US recession fears increase

A narrower spread between the 3-month and 10-year yields indicates increased market expectations of a recession.

Update: 2019-03-22 19:26 GMT

New York: The spread between the three-month Treasury bill yield and the 10-year note yield narrowed to a fresh 12-year low on Friday morning, less than 1 basis point above parity, following the Federal Reserve's decision to cease tightening monetary policy and as soft German manufacturing data added to fears about the slowdown in global growth.

A narrower spread between the 3-month and 10-year yields indicates increased market expectations of a recession. The 3-month and 10-year spread is the Fed's preferred measure of the Treasury yield curve as it shows the strongest historical correlation between curve inversion and a forthcoming recession.

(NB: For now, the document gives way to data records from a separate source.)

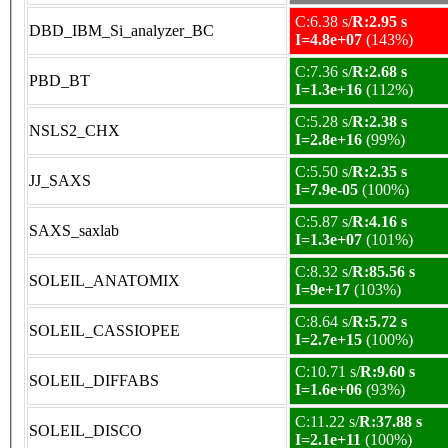
C:6.38 s/
R:2.95 s
DBD_IBM_Si_analyzer_BC
I=4.8e+07
(143%)
C:7.36 s/
R:2.68 s
PBD_BT
I=1.3e+16
(112%)
C:5.28 s/
R:2.38 s
NSLS2_CHX
I=2.8e+16
(99%)
C:5.50 s/
R:2.35 s
JJ_SAXS
I=7.9e-05
(100%)
C:5.87 s/
R:4.16 s
SAXS_saxlab
I=1.3e+07
(101%)
C:8.32 s/
R:85.56 s
SOLEIL_ANATOMIX
I=9e+17
(103%)
C:8.64 s/
R:5.72 s
SOLEIL_CASSIOPEE
I=2.7e+15
(100%)
C:10.71 s/
R:9.60 s
SOLEIL_DIFFABS
I=1.6e+06
(93%)
C:11.22 s/
R:37.88 s
SOLEIL_DISCO
I=2.1e+11
(100%)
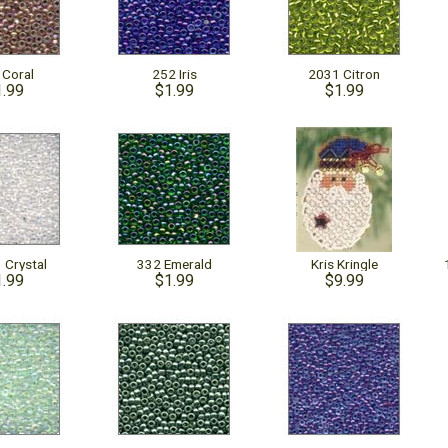
 Coral
252 Iris
2031 Citron
1.99
$1.99
$1.99
 Crystal
332 Emerald
Kris Kringle
1.99
$1.99
$9.99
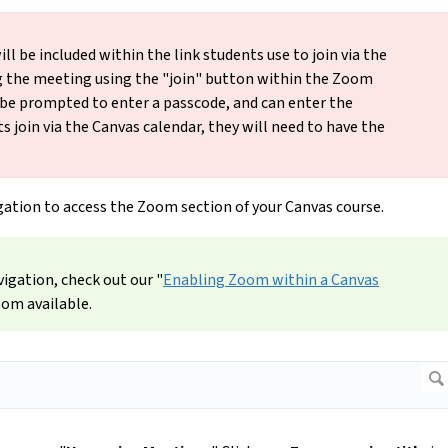
l be included within the link students use to join via the
g the meeting using the "join" button within the Zoom
 be prompted to enter a passcode, and can enter the
ts join via the Canvas calendar, they will need to have the
igation to access the Zoom section of your Canvas course.
vigation, check out our "
Enabling Zoom within a Canvas
oom available.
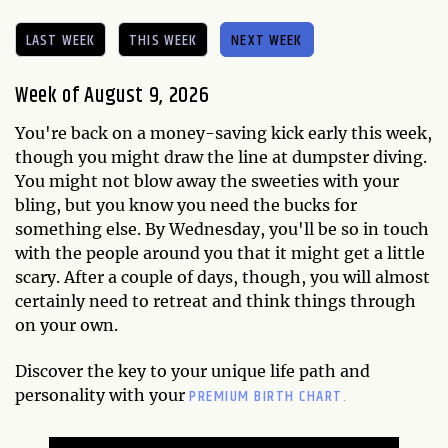
LAST WEEK
THIS WEEK
NEXT WEEK
Week of August 9, 2026
You're back on a money-saving kick early this week,
though you might draw the line at dumpster diving.
You might not blow away the sweeties with your
bling, but you know you need the bucks for
something else. By Wednesday, you'll be so in touch
with the people around you that it might get a little
scary. After a couple of days, though, you will almost
certainly need to retreat and think things through
on your own.
Discover the key to your unique life path and
PREMIUM BIRTH CHART.
personality with your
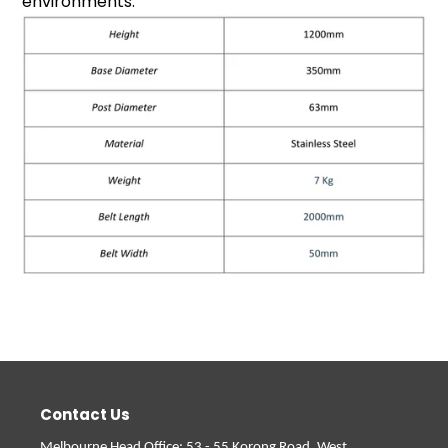
environments.
Contact Us
Melbourne Head Office
: 53 - 55 Korong Road, West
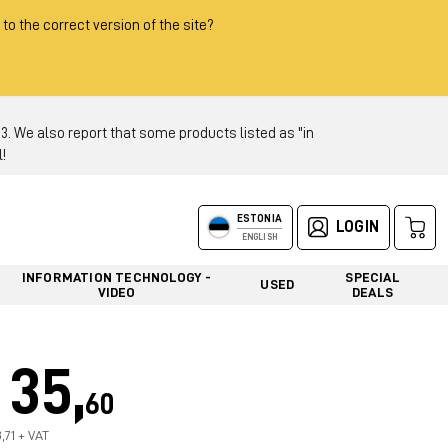
 to the correct version of the site?
 We also report that some products listed as "in
!
ESTONIA
LOGIN
ENGLISH
INFORMATION TECHNOLOGY -
SPECIAL
USED
VIDEO
DEALS
35,
60
,71 + VAT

The spread flattened to August 2007 lows on Thursday, then flattened to fresh lows on Friday. It was last at 0.76 basis point and could continue to flatten to inversion if the 10-year yield continues its downward trajectory. The yield curve inverts when spreads fall below zero basis points.

The 10-year yield broke below the psychologically significant 2.5 percent level, and was last at 2.471 per cent, its lowest since January 2018. The fall in the 10-year also weighed on the spread between 2- and 10-year yields , another significant measure of the yield curve. That spread was last at 10.5 basis points.